Collection entries
....
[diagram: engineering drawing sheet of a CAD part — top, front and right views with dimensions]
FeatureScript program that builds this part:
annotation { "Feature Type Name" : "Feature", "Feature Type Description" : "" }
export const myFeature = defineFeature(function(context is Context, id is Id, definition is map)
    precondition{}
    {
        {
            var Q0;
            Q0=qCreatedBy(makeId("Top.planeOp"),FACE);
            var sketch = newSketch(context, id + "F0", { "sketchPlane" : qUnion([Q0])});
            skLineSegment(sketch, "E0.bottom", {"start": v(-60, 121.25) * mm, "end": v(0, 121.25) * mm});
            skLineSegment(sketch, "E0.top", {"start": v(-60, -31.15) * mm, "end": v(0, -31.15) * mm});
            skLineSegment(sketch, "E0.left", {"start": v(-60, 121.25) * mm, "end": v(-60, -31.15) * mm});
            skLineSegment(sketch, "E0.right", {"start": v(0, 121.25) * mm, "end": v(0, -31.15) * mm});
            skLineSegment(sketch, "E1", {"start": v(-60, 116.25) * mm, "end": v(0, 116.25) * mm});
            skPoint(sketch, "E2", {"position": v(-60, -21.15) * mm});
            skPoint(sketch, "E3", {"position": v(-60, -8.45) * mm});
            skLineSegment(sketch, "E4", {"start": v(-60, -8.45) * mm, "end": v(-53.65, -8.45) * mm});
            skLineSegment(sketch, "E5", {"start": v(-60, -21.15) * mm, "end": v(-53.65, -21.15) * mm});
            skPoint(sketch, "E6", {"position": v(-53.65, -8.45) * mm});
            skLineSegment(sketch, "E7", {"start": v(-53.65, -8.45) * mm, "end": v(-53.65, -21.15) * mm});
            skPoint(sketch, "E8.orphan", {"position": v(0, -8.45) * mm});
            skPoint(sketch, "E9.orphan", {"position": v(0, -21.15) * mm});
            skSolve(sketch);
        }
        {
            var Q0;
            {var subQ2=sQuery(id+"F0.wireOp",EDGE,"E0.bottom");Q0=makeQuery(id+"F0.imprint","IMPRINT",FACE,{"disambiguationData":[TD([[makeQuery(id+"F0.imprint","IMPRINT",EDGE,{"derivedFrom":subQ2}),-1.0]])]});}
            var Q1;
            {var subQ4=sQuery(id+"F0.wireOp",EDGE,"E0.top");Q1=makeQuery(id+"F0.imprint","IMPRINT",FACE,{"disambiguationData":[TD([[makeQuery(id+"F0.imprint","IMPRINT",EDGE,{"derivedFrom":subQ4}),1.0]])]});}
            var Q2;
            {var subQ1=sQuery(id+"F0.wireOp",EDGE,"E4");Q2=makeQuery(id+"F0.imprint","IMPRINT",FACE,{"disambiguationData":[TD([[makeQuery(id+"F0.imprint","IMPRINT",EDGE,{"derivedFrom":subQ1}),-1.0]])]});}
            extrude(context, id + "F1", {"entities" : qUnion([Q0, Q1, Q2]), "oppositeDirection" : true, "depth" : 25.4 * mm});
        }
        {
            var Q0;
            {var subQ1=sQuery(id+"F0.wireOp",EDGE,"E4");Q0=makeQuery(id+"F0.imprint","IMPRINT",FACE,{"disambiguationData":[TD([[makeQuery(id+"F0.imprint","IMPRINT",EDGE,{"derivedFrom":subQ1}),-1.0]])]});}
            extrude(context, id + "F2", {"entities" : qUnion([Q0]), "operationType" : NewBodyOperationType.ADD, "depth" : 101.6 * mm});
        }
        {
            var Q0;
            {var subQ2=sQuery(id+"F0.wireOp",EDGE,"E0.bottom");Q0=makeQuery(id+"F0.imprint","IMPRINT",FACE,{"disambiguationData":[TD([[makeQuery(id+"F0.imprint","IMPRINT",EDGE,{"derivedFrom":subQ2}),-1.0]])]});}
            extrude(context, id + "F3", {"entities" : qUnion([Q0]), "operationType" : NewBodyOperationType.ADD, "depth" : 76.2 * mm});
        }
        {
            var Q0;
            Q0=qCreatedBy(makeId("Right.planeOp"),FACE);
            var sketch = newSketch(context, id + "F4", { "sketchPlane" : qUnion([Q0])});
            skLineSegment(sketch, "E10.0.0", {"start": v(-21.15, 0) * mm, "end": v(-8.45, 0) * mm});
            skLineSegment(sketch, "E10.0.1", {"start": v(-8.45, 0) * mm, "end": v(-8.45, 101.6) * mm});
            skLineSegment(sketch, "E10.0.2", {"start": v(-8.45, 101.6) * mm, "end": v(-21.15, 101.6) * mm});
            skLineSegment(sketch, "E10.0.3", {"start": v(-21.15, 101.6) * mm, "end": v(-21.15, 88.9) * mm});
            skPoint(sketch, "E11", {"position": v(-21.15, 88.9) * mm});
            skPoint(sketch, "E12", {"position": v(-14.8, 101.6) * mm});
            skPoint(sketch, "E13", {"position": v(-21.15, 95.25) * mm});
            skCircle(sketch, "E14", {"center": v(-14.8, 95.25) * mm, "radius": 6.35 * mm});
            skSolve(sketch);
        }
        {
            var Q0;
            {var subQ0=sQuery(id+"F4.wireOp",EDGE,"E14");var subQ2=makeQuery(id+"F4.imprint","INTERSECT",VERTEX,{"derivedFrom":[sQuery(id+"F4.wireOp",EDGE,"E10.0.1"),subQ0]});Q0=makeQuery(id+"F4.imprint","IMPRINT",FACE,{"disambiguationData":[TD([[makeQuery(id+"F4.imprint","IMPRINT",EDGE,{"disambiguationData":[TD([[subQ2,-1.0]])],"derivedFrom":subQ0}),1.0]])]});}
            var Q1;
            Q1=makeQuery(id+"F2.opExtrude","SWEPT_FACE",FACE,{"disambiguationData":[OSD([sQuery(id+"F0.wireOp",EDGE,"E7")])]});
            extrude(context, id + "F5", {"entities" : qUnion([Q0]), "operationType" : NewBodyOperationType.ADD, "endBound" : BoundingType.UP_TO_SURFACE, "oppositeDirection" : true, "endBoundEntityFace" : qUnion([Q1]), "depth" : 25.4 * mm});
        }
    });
....
- Task description -
Show every line of the data above that contains the string "oppositeDirection".

- Right answer -
            extrude(context, id + "F1", {"entities" : qUnion([Q0, Q1, Q2]), "oppositeDirection" : true, "depth" : 25.4 * mm});
            extrude(context, id + "F5", {"entities" : qUnion([Q0]), "operationType" : NewBodyOperationType.ADD, "endBound" : BoundingType.UP_TO_SURFACE, "oppositeDirection" : true, "endBoundEntityFace" : qUnion([Q1]), "depth" : 25.4 * mm});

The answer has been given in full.